Data to process ->
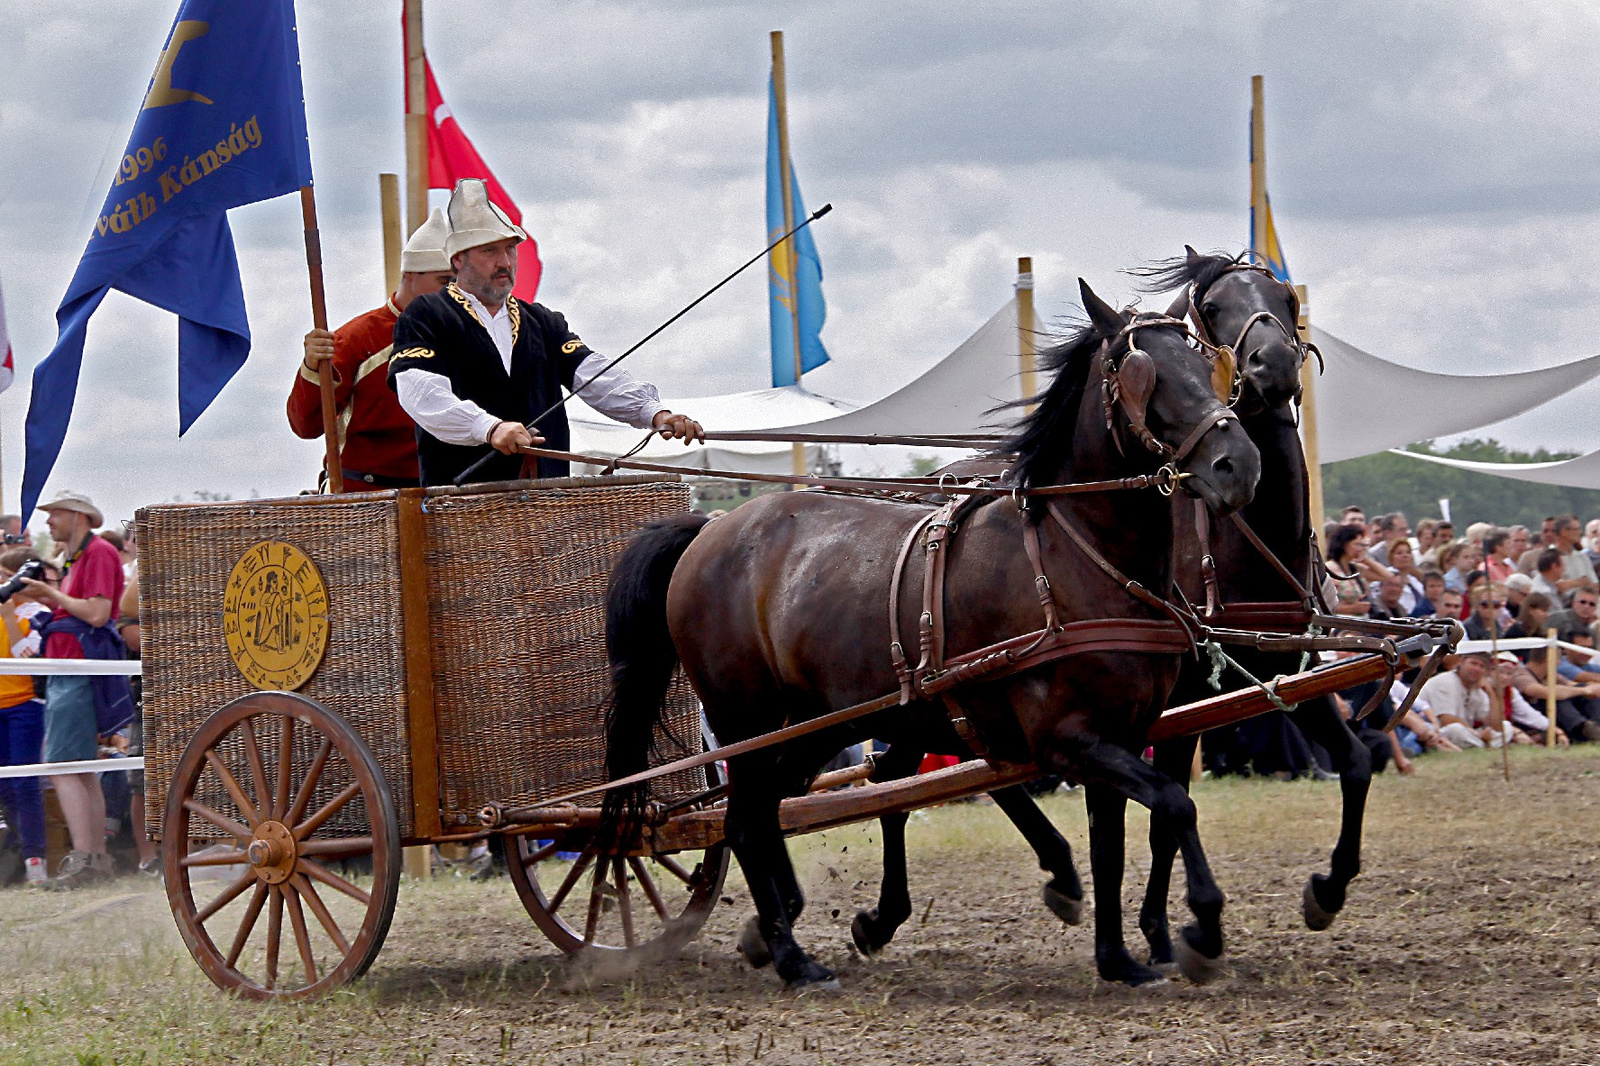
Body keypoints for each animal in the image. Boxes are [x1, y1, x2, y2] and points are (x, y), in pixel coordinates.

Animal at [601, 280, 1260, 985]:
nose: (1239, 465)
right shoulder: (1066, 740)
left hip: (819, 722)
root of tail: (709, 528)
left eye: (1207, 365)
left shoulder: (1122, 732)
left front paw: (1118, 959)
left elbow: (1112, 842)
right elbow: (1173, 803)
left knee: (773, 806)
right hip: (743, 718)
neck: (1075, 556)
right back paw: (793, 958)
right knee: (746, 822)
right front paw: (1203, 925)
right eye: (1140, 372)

--

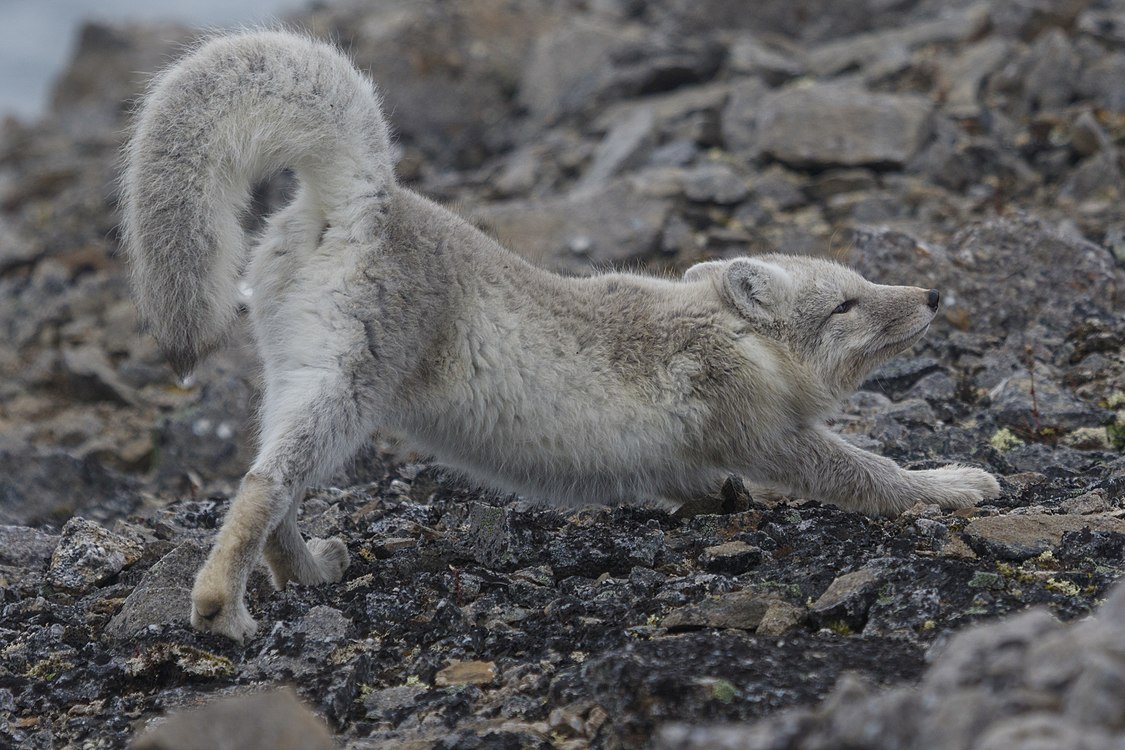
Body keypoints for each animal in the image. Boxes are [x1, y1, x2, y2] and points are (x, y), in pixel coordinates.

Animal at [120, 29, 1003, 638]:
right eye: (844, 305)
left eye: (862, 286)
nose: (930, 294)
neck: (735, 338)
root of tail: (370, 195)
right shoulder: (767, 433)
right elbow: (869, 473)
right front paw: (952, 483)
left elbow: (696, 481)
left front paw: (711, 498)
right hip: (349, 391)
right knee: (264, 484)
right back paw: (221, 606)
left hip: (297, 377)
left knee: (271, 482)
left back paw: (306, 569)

...

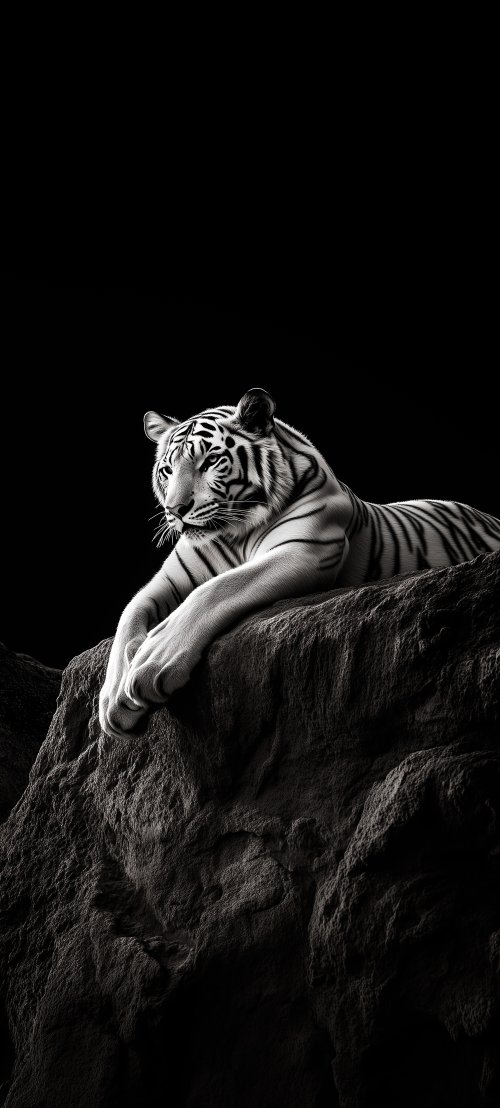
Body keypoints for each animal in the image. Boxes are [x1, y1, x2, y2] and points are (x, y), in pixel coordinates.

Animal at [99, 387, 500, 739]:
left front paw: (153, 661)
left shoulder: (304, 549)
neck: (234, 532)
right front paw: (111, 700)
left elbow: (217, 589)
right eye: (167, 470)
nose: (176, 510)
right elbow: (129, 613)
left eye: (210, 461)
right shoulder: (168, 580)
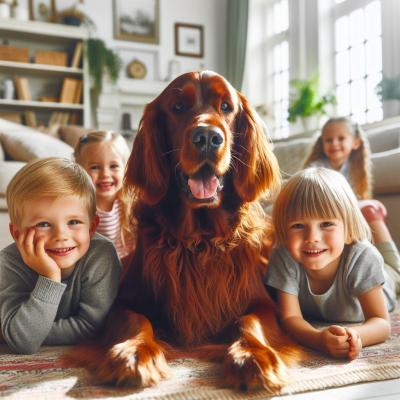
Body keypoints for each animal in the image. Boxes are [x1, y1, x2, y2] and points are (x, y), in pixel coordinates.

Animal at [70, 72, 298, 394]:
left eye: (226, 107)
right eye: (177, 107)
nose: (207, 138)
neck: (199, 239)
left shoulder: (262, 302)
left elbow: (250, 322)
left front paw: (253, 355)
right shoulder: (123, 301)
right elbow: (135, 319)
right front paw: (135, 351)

Problem -> The stretch of entries above that starts with the line containing "root of tail: (370, 195)" and goes on through the line containing "left back paw: (306, 569)" is to be transcribed exactly, and no other line is to be transcribed.

Response to the exercise ->
root of tail: (370, 195)
right shoulder: (767, 433)
right elbow: (869, 473)
right front paw: (952, 483)
left elbow: (696, 481)
left front paw: (711, 498)
right hip: (349, 391)
right knee: (264, 484)
right back paw: (221, 606)
left hip: (297, 377)
left knee: (271, 482)
left back paw: (306, 569)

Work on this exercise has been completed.